Os temas que o canal trata estão longe de ser cor-de-rosa. Num país em que só um terço do sexo feminino vai à escola, o papel educativo é central. Os casamentos forçados, os casamentos de adultos com crianças, ou a violência doméstica são discutidos, tal como o papel da mulher na economia ou na política. "E tentamos focar-nos também em assuntos positivos. A situação da segurança deixa para segundo plano os avanços das mulheres no Afeganistão. Nestes 17 anos, os media tornaram-se numa ferramenta bastante forte e além disso as mulheres passaram a fazer outras coisas. Há mulheres nas forças de segurança, na força aérea, contribuem para a economia. Isso deve ser celebrado." Quem o diz é Setara Hassan, o rosto do canal Zan TV.
Um rosto que não raro está sem lenço - uma afirmação pela libertação da mulher que também passa pelos códigos de vestuário. A diretora executiva da estação de TV é a exceção. As restantes profissionais cobrem o cabelo com o lenço. Ainda assim, um gesto de coragem. As ameaças são constantes. Há uns meses um "clérigo muito famoso escreveu no Facebook que "estas mulheres seminuas deviam ser decapitadas, não seria contra o islão"." Sendo que a definição de seminua é ter uma parte do cabelo à mostra, porque usam lenço em todos os programas. "É muito perturbador", reconhece, numa entrevista à BBC4.
Nada que o fundador do canal não esperasse. "Criar um canal de televisão para as mulheres, gerido por mulheres é definitivamente um desafio e arriscado", disse Hamid Samar aquando do arranque do projeto à agência Xinhua.
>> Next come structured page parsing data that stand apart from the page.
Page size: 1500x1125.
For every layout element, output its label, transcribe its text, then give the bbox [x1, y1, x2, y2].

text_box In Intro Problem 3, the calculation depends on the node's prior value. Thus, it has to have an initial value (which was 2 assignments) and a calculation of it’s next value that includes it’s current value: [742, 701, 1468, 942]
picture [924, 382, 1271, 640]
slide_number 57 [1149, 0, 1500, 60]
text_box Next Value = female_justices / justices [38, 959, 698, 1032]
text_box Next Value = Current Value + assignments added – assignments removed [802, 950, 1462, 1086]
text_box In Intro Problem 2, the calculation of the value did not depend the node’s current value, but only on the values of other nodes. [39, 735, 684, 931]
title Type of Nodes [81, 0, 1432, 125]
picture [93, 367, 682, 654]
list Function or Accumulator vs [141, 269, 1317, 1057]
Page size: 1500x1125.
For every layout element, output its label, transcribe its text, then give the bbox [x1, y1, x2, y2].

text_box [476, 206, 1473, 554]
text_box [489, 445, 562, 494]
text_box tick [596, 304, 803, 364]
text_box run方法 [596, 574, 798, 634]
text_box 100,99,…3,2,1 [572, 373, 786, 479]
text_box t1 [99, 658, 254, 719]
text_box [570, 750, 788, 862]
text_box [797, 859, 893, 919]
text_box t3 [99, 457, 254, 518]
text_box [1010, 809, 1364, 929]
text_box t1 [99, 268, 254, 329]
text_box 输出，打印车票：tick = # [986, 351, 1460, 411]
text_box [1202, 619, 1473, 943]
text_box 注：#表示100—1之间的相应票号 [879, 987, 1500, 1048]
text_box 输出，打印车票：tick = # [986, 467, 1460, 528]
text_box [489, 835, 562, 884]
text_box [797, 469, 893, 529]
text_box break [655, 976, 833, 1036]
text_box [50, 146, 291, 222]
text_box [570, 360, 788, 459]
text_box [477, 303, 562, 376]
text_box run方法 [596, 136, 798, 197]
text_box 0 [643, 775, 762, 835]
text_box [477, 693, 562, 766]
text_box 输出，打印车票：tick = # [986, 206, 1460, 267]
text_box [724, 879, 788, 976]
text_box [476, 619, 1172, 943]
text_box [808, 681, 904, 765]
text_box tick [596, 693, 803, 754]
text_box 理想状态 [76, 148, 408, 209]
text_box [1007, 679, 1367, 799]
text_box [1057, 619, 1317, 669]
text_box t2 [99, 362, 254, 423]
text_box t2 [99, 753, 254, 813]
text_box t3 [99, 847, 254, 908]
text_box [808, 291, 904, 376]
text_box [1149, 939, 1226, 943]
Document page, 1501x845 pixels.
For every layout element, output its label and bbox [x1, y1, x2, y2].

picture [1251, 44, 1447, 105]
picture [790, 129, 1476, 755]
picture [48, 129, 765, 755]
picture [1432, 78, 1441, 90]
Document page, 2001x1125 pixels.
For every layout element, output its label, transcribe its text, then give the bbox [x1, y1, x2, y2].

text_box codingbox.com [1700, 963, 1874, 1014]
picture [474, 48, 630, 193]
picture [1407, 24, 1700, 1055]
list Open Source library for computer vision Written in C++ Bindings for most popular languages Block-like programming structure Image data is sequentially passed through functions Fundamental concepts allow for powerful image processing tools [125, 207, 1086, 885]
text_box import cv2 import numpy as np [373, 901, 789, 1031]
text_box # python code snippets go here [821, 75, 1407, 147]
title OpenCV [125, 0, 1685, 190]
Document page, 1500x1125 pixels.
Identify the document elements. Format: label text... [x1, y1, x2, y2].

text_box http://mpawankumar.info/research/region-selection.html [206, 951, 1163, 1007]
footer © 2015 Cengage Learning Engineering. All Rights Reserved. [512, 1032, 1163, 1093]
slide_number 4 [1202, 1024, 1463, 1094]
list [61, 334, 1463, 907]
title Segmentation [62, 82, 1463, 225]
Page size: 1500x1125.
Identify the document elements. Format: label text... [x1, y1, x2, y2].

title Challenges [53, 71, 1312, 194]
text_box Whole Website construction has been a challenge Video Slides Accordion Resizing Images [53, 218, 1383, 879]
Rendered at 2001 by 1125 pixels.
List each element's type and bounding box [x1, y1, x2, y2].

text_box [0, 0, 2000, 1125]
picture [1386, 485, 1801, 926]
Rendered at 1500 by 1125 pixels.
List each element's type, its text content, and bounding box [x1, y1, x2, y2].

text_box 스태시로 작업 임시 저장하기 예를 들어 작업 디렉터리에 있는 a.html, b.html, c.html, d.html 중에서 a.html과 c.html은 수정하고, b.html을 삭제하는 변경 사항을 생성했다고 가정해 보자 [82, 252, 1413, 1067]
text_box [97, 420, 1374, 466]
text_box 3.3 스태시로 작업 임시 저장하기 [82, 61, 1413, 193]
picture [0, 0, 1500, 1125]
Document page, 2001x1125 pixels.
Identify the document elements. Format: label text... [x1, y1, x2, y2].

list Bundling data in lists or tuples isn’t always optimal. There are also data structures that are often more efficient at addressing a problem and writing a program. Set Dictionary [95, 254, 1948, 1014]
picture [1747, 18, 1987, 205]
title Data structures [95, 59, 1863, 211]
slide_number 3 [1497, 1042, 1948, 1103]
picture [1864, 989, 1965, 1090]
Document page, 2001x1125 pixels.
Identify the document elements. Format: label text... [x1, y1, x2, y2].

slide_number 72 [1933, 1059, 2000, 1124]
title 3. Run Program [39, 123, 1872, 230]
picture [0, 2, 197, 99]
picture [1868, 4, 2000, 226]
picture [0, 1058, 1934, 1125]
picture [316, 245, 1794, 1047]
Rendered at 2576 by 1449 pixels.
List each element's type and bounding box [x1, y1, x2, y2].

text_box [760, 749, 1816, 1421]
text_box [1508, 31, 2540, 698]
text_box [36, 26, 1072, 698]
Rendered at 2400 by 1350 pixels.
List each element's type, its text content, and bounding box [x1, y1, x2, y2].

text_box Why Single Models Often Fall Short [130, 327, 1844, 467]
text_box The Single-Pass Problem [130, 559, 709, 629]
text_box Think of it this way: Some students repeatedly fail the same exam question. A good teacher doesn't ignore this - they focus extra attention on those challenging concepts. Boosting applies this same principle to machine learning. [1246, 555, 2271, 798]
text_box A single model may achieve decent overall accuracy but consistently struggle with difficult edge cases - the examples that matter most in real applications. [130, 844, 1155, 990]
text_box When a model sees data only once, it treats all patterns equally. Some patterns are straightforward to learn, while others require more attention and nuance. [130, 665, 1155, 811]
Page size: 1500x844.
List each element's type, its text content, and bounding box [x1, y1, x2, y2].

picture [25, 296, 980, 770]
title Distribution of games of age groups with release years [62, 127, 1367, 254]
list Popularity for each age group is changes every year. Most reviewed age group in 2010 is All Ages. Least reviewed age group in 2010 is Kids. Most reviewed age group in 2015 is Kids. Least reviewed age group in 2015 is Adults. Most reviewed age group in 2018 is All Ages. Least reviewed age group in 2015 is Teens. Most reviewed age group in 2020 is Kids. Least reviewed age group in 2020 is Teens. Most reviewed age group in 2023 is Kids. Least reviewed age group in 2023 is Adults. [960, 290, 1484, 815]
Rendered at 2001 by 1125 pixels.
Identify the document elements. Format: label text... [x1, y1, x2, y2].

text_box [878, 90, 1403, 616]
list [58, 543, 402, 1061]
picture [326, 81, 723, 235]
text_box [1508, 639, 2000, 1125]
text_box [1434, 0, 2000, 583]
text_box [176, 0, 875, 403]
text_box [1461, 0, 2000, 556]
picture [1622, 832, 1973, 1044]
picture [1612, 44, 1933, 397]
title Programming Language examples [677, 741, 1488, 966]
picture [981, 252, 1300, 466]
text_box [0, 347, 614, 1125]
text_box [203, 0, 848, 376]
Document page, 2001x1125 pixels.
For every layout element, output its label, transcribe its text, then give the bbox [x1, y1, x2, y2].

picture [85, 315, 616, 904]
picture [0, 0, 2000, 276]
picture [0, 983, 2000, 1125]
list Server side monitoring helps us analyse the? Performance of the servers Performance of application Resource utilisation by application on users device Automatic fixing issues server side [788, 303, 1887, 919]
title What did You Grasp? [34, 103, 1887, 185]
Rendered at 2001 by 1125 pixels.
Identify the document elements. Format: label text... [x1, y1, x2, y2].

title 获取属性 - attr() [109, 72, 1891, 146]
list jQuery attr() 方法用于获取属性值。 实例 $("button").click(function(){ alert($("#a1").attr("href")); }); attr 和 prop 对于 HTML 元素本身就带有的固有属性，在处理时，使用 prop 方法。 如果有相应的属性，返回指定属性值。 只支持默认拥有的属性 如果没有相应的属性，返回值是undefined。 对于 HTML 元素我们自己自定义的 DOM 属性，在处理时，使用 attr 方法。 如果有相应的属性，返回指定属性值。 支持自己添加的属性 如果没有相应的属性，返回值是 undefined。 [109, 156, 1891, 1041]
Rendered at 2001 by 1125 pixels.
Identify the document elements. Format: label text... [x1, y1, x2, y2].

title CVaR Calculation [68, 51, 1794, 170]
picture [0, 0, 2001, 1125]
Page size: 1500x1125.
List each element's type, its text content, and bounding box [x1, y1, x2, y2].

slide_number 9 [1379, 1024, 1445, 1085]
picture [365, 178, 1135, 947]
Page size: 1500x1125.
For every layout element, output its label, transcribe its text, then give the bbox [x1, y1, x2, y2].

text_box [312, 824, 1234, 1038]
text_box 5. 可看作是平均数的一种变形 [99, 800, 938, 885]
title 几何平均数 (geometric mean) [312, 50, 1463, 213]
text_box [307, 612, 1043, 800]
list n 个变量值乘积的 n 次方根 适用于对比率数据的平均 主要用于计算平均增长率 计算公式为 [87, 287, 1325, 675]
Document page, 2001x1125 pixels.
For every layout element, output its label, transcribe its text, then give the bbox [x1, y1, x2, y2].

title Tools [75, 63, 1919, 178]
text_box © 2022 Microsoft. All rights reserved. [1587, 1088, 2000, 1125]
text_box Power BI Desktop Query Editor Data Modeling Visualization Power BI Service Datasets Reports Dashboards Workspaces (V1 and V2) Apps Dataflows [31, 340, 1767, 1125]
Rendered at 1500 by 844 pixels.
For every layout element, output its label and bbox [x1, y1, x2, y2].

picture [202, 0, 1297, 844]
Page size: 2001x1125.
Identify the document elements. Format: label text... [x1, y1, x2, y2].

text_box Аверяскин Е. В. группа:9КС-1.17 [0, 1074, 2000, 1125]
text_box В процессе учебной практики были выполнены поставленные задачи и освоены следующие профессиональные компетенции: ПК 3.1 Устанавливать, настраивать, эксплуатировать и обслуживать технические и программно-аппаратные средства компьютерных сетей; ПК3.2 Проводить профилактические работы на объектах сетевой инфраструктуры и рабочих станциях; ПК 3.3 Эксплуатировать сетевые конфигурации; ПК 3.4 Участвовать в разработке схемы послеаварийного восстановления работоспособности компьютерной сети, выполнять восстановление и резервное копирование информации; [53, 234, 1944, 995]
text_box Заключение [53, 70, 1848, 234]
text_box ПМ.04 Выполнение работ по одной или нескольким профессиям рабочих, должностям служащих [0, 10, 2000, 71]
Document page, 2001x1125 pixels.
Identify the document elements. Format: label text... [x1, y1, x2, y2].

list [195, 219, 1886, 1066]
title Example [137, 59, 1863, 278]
O empresário investiu cerca de 200 mil euros e empregou 74 pessoas, entre as quais 16 homens (em especial para as funções técnicas). Jornalistas e apresentadoras são um exclusivo feminino.
Ser jornalista é uma profissão de risco acrescido no Afeganistão. A abertura da sociedade traduziu-se num boom dos meios de comunicação e algumas centenas de mulheres foram trabalhar, nas mais diversas áreas, para os media. Mas ao longo deste século seis foram assassinadas pelo facto de saírem de casa e irem trabalhar.
Segundo o Centro de Proteção de Mulheres Jornalistas Afegãs, há pelo menos 1037 mulheres a trabalhar na comunicação social. Deste número, 474 são jornalistas profissionais. A maior parte desenvolve a sua atividade em canais televisivos em Cabul. Em várias províncias, a presença de jornalistas escasseia e mulheres jornalistas não existem.
Os pais de Setara saíram do país nos anos 90. Primeiro para o Paquistão, depois para a Dinamarca, onde cresceu. Mas muito antes de se formar em economia e política em Copenhaga já a desigualdade a inquietava. "Quando era pequena notei que havia uma diferença enorme na forma como as mulheres eram tratadas. Eram cidadãs de segunda classe." Pior era ver as mulheres aceitarem esse tratamento. Por isso, quando regressou pela primeira vez ao Afeganistão, em 2013, sentiu-se tocada com as histórias de quem enfrentou a opressão cultural e religiosa. "Eram muito corajosas e inspiradoras. Senti que com um pouco de encorajamento e aconselhamento podiam elas próprias capacitar-se. Pensei que neste cargo podia fazê-lo e ajudá-las." O objetivo não é modesto: "Alcançar a igualdade de género e empoderar todas as mulheres e crianças."